» TASK DESCRIPTION
Rewrite every entry below with each "security threats" changed to "cyber threats" and nothing else altered, leaving out the pictures.

» DATA EXTRACT
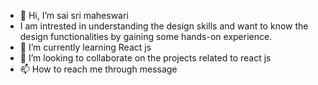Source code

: - 👋 Hi, I’m sai sri maheswari
- I am intrested in understanding the design skills and want to  know the design functionalities by gaining some hands-on experience.
- 🌱 I’m currently learning React js
- 💞️ I’m looking to collaborate on the projects related to react js
- 📫 How to reach me through message

<!---
maheswari15/maheswari15 is a ✨ special ✨ repository because its `README.md` (this file) appears on your GitHub profile.
You can click the Preview link to take a look at your changes.
--->
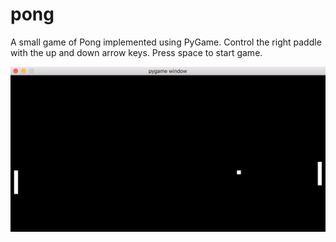 # pong
A small game of Pong implemented using PyGame. Control the right paddle with the up and down arrow keys. Press space to start game.

![pong](resources/pong.png)
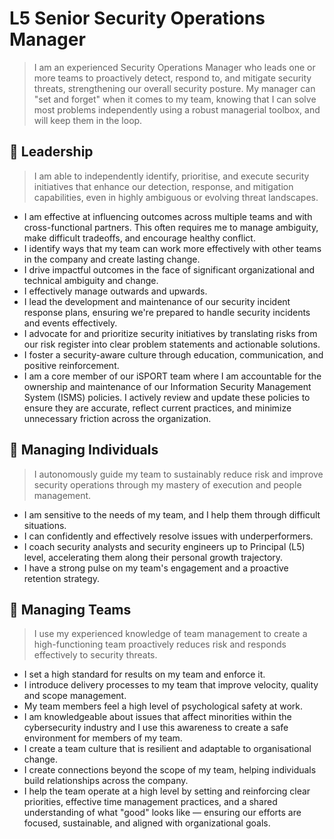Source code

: # L5 Senior Security Operations Manager

> I am an experienced Security Operations Manager who leads one or more teams to proactively detect, respond to, and mitigate security threats, strengthening our overall security posture. My manager can "set and forget" when it comes to my team, knowing that I can solve most problems independently using a robust managerial toolbox, and will keep them in the loop.

## 🚩 Leadership

> I am able to independently identify, prioritise, and execute security initiatives that enhance our detection, response, and mitigation capabilities, even in highly ambiguous or evolving threat landscapes.

- I am effective at influencing outcomes across multiple teams and with cross-functional partners. This often requires me to manage ambiguity, make difficult tradeoffs, and encourage healthy conflict.
- I identify ways that my team can work more effectively with other teams in the company and create lasting change.
- I drive impactful outcomes in the face of significant organizational and technical ambiguity and change.
- I effectively manage outwards and upwards.
- I lead the development and maintenance of our security incident response plans, ensuring we're prepared to handle security incidents and events effectively.
- I advocate for and prioritize security initiatives by translating risks from our risk register into clear problem statements and actionable solutions.
- I foster a security-aware culture through education, communication, and positive reinforcement.
- I am a core member of our iSPORT team where I am accountable for the ownership and maintenance of our Information Security Management System (ISMS) policies. I actively review and update these policies to ensure they are accurate, reflect current practices, and minimize unnecessary friction across the organization.

## 🌳 Managing Individuals

> I autonomously guide my team to sustainably reduce risk and improve security operations through my mastery of execution and people management.

- I am sensitive to the needs of my team, and I help them through difficult situations.
- I can confidently and effectively resolve issues with underperformers.
- I coach security analysts and security engineers up to Principal (L5) level, accelerating them along their personal growth trajectory.
- I have a strong pulse on my team's engagement and a proactive retention strategy.

## 🐙 Managing Teams

> I use my experienced knowledge of team management to create a high-functioning team proactively reduces risk and responds effectively to security threats.

- I set a high standard for results on my team and enforce it.
- I introduce delivery processes to my team that improve velocity, quality and scope management.
- My team members feel a high level of psychological safety at work.
- I am knowledgeable about issues that affect minorities within the cybersecurity industry and I use this awareness to create a safe environment for members of my team.
- I create a team culture that is resilient and adaptable to organisational change.
- I create connections beyond the scope of my team, helping individuals build relationships across the company.
- I help the team operate at a high level by setting and reinforcing clear priorities, effective time management practices, and a shared understanding of what "good" looks like — ensuring our efforts are focused, sustainable, and aligned with organizational goals.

» SOLUTION BELOW
Source code

: - 👋 Hi, I’m sai sri maheswari
- I am intrested in understanding the design skills and want to  know the design functionalities by gaining some hands-on experience.
- 🌱 I’m currently learning React js
- 💞️ I’m looking to collaborate on the projects related to react js
- 📫 How to reach me through message

<!---
maheswari15/maheswari15 is a ✨ special ✨ repository because its `README.md` (this file) appears on your GitHub profile.
You can click the Preview link to take a look at your changes.
--->
 # pong
A small game of Pong implemented using PyGame. Control the right paddle with the up and down arrow keys. Press space to start game.

![pong](resources/pong.png)
Source code

: # L5 Senior Security Operations Manager

> I am an experienced Security Operations Manager who leads one or more teams to proactively detect, respond to, and mitigate cyber threats, strengthening our overall security posture. My manager can "set and forget" when it comes to my team, knowing that I can solve most problems independently using a robust managerial toolbox, and will keep them in the loop.

## 🚩 Leadership

> I am able to independently identify, prioritise, and execute security initiatives that enhance our detection, response, and mitigation capabilities, even in highly ambiguous or evolving threat landscapes.

- I am effective at influencing outcomes across multiple teams and with cross-functional partners. This often requires me to manage ambiguity, make difficult tradeoffs, and encourage healthy conflict.
- I identify ways that my team can work more effectively with other teams in the company and create lasting change.
- I drive impactful outcomes in the face of significant organizational and technical ambiguity and change.
- I effectively manage outwards and upwards.
- I lead the development and maintenance of our security incident response plans, ensuring we're prepared to handle security incidents and events effectively.
- I advocate for and prioritize security initiatives by translating risks from our risk register into clear problem statements and actionable solutions.
- I foster a security-aware culture through education, communication, and positive reinforcement.
- I am a core member of our iSPORT team where I am accountable for the ownership and maintenance of our Information Security Management System (ISMS) policies. I actively review and update these policies to ensure they are accurate, reflect current practices, and minimize unnecessary friction across the organization.

## 🌳 Managing Individuals

> I autonomously guide my team to sustainably reduce risk and improve security operations through my mastery of execution and people management.

- I am sensitive to the needs of my team, and I help them through difficult situations.
- I can confidently and effectively resolve issues with underperformers.
- I coach security analysts and security engineers up to Principal (L5) level, accelerating them along their personal growth trajectory.
- I have a strong pulse on my team's engagement and a proactive retention strategy.

## 🐙 Managing Teams

> I use my experienced knowledge of team management to create a high-functioning team proactively reduces risk and responds effectively to cyber threats.

- I set a high standard for results on my team and enforce it.
- I introduce delivery processes to my team that improve velocity, quality and scope management.
- My team members feel a high level of psychological safety at work.
- I am knowledgeable about issues that affect minorities within the cybersecurity industry and I use this awareness to create a safe environment for members of my team.
- I create a team culture that is resilient and adaptable to organisational change.
- I create connections beyond the scope of my team, helping individuals build relationships across the company.
- I help the team operate at a high level by setting and reinforcing clear priorities, effective time management practices, and a shared understanding of what "good" looks like — ensuring our efforts are focused, sustainable, and aligned with organizational goals.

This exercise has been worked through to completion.